U.S. Laws Abroad
In addition to the laws of your host country, the following U.S. laws govern activities abroad. Ensuring you adhere to these laws protects you and the University from financial and criminal penalties.
You can start by:
- Reviewing the U.S. laws that apply overseas.
- Contacting us or one of the offices listed below if you have questions or concerns.
Bribes and Corruption
Corruption is a significant problem in many countries. Harvard faculty, staff, and students may face requests for bribes, “gifts,” informal "fees," or similar payments or may face temptation based on favorable treatment provided to other parties. Program leaders must make it clear that bribes are unacceptable.
Harvard employees and contractors working overseas need to be aware of the U.S. Foreign Corrupt Practices Act (FCPA) and understand how it's administered.
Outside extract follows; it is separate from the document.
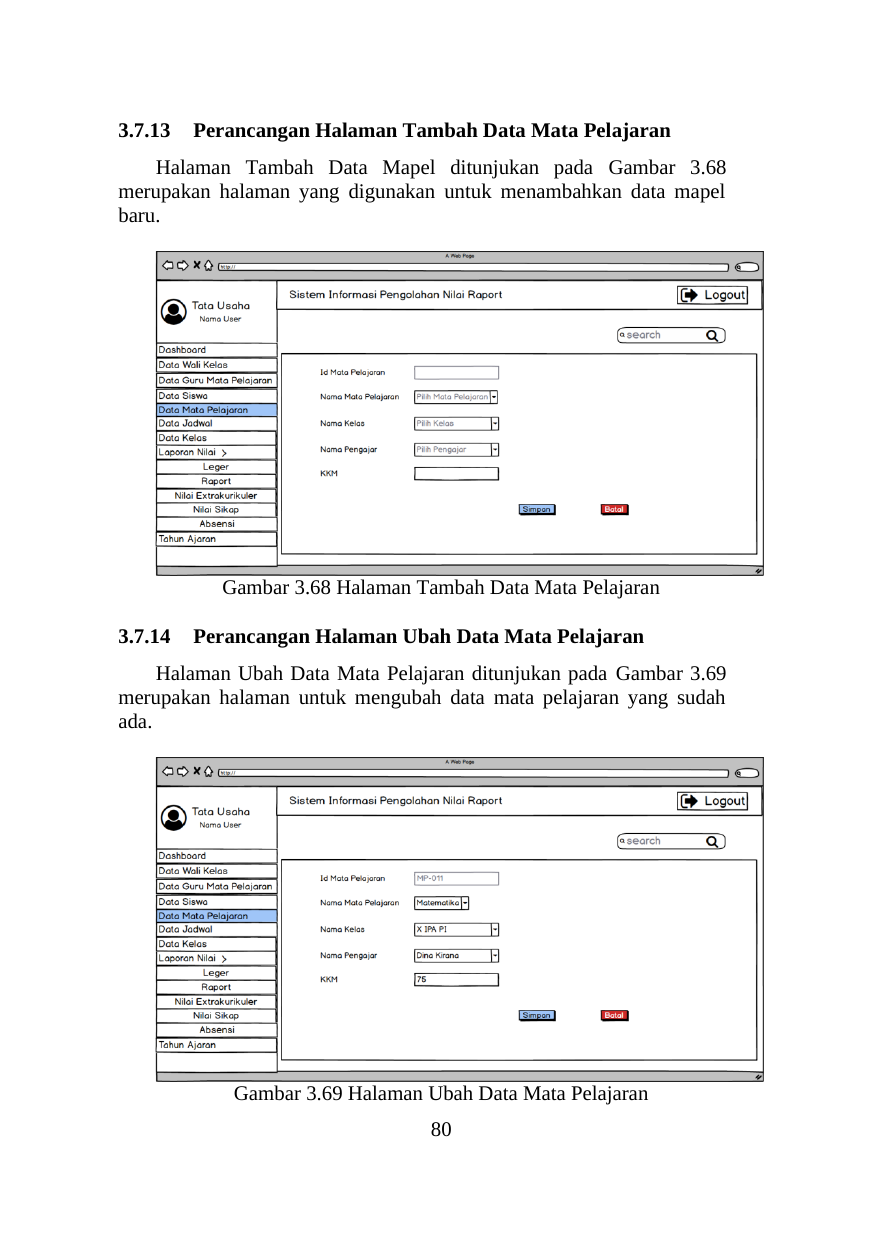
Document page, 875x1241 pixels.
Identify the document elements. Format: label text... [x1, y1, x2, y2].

The law applies to unlawful gifts and payments given to foreign governments or political officials to influence decisions. Depending on the country, government officials may include faculty and staff of universities. Harvard could be held liable for penalties for FCPA violations even if the payment is made by a local non-employee, as long as he or she acted on Harvard’s behalf.
For more information about the law and ways to avoid transgression, you can review Harvard Medical School’s FCPA guidance as well as the Office of General Counsel's (OGC) Rules to Keep in Mind When Conducting Business Overseas.
Buildings, offices, and residences (sometimes including hotel rooms) abroad that Harvard rents or controls and that are frequently used by students may trigger crime reporting to the U.S. federal government. The Clery Act requires colleges and universities to disclose information about campus crime, and this can extend to international locations. Our office tracks overseas incidents that are reported to Harvard Travel Assist and/or to our International Safety & Security team and reports them to the Harvard University Police Department (HUPD) as requested to include with Harvard's Clery Act statistics.
Whom you work with and where is just as important as how you work. Some countries, entities, and individuals are sanctioned by the U.S. government and may either be banned from conducting any type of work with U.S. organizations like Harvard or require a license to do so. These regulations are administered by the U.S. Department of Treasury Office of Foreign Assets Control (OFAC).
Before engaging in work with an international partner, the Office of the Vice Provost for Research (VPR) can assist you in determining if a country, entity, or individual is on a sanctioned list. VPR also provides guidance on specially designated national list screening and follow-up.
Export Control Regulations
U.S. export control regulations can extend to equipment, materials, or software brought overseas or shared with others in the U.S. These rules apply whether you ship or hand-carry the goods and information. In particular, scientific equipment and biological specimens are subject to a high level of scrutiny. For more information, review our exports and imports guidance.
The U.S. government prohibits U.S. organizations from participating in boycotts of other countries, most notably Israel. These regulations extend to international agreements that discriminate on the basis of race, religion, sex, national origin, or nationality. They also penalize organizations that provide any information about individuals to countries for boycott-related reasons. U.S. organizations that receive these requests are required to report them to the U.S. Department of Commerce Office of Antiboycott Compliance. You can also review antiboycott procedures outlined by the Harvard-Smithsonian Center for Astrophysics.